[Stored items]
★ ★ ★

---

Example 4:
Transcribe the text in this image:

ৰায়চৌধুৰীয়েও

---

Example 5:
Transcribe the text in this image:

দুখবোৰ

★ ★ ★

#### [Task instructions]
Every line above should be duplicated exactly as it stands.

#### [Response area]
---

Example 4:
Transcribe the text in this image:

ৰায়চৌধুৰীয়েও

---

Example 5:
Transcribe the text in this image:

দুখবোৰ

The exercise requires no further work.